*** Extract to read Section Begins ***
# Great flush-cut saw



## abie

Perfect..
I own two ( One not used yet) and use it constantly for flush cuts.
works on the pull stroke and is worth the price.


----------



## BinghamtonEd

As I was writing the review, I began to think that for $8 I might just go get another one. The one I have seems to disappear for a week or two at a time.


----------



## robertb574

Ditto almost word for word what abie said. I have two. One not used yet. The other used for flush cuts. Bought first one a few years back. Bought 2nd about a year later for a backup.


----------



## cutmantom

I have two as well, I have used it to cut door casing and jambs when doing hardwood flooring and hit some nails, it still cuts but I bought the second one for a backup, I only paid 6.99 I think


----------



## MrRon

Amen to all the comments. Harbor Freight has it's gems and this saw is one of them.


----------



## bbasiaga

I have looked at this the last few times I was in there. Been thinking about it, but will definitely have to pick one up now.

Thanks,
Brian


----------



## paxorion

> I have looked at this the last few times I was in there. Been thinking about it, but will definitely have to pick one up now.
> 
> Thanks,
> Brian
> 
> - bbasiaga


Same here. Been needing a flush cut saw and have been on the fence about this HF saw or another (Shark saw or Veritas). Read this review and pulled the trigger yesterday and got this HF saw.


----------



## Racer2007

> Amen to all the comments. Harbor Freight has it s gems and this saw is one of them.
> 
> - MrRon


This saw is great , it comes sharp and pretty much stays that way unless you really abuse it.
It's true that not All HF tools are junk , Just like not all Higher Priced tools are good. You just have to check them out and touch them and you should be able to pick out the good from the bad. 
I Shop at HF and also at HD and Lowes and Woodcraft and Rockler and even the Local Flea Market , they all have their place for finding good tools as well as Junk .


----------



## DaleM

I've had mine for over ten years. It still works great as a flush cut saw and comes in handy any time I need a clean cut with a thin kerf. I have thought about buying one as a backup too in case they quit selling them, but not sure if I'll ever wear this one out.


----------



## RUINTUIT

I have one too. I've used the HF to cut perfectly sized fret slots for the one and only guitar I've made. The kerf was perfect and like everyone says it cuts very nice. I've found though that I like the sharpness and thinness of the Vaughn Bear Mini for most other things.


----------



## dustyal

I have similar comments as the others. My saw does have a problem of loose blade In handle. Easy fix if not so lazy.
*** Extract to read Section Ends ***
*** Source material Section Begins ***
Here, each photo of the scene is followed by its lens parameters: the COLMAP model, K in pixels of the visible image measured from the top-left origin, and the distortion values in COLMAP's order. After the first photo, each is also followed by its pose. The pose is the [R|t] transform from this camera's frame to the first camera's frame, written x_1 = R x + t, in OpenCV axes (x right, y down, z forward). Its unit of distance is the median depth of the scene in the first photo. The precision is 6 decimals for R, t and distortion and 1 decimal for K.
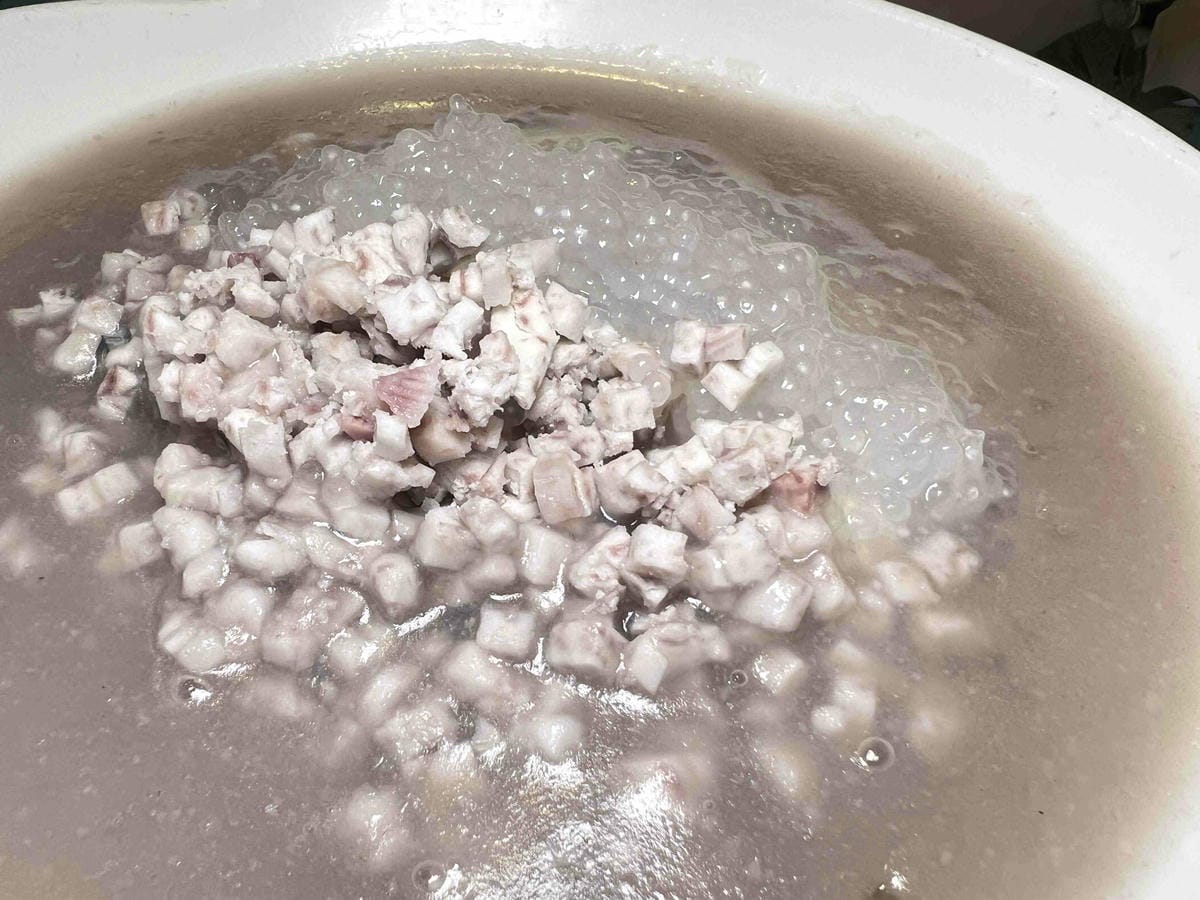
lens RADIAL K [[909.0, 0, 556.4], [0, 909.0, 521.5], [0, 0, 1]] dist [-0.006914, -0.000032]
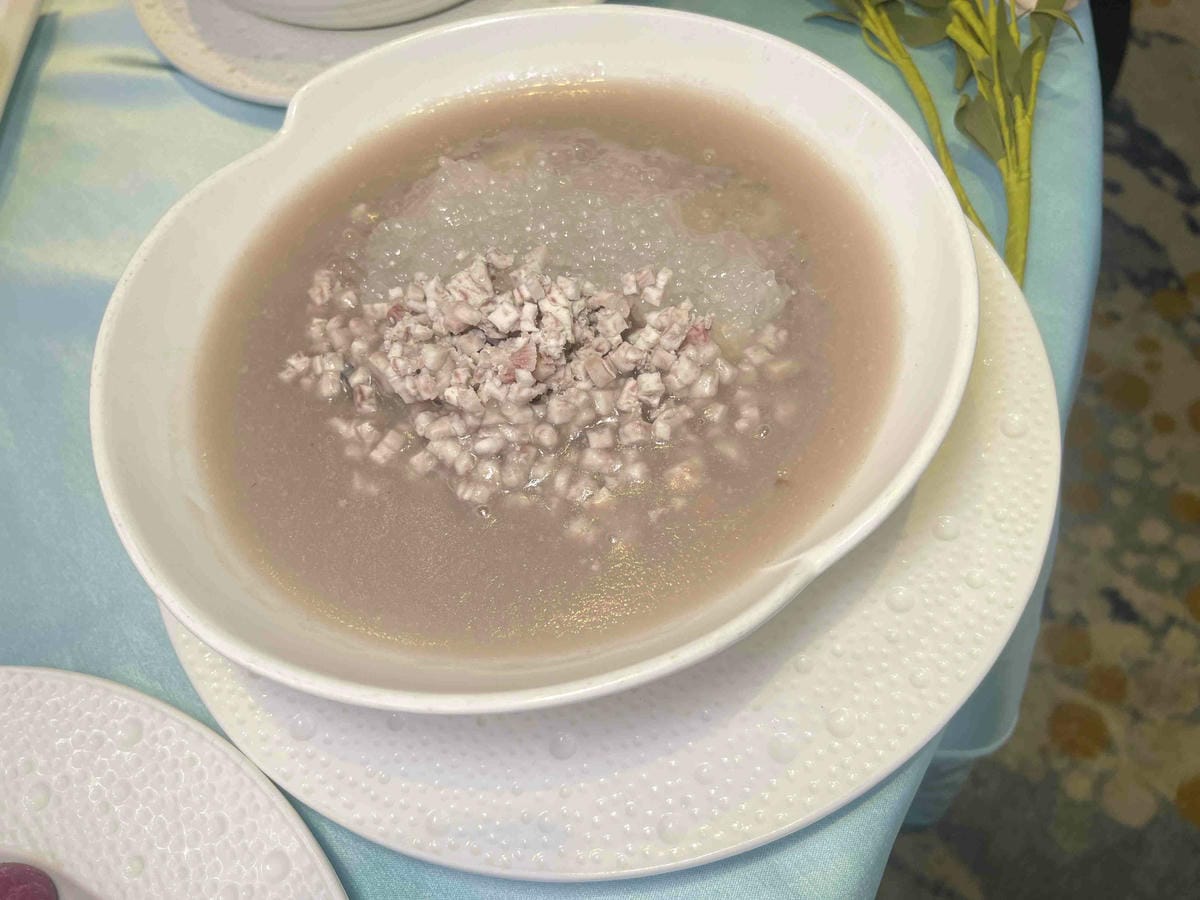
*** Source material Section Ends ***
[Work to complete]
a) According to the flush-cut saw thread, on which stroke does the saw cut?
b) In the flush-cut saw thread, why did BinghamtonEd think about buying another one while writing the review?

[Problem solutions]
a) The pull stroke.

b) It cost only $8, and BinghamtonEd's saw seems to disappear for a week or two at a time.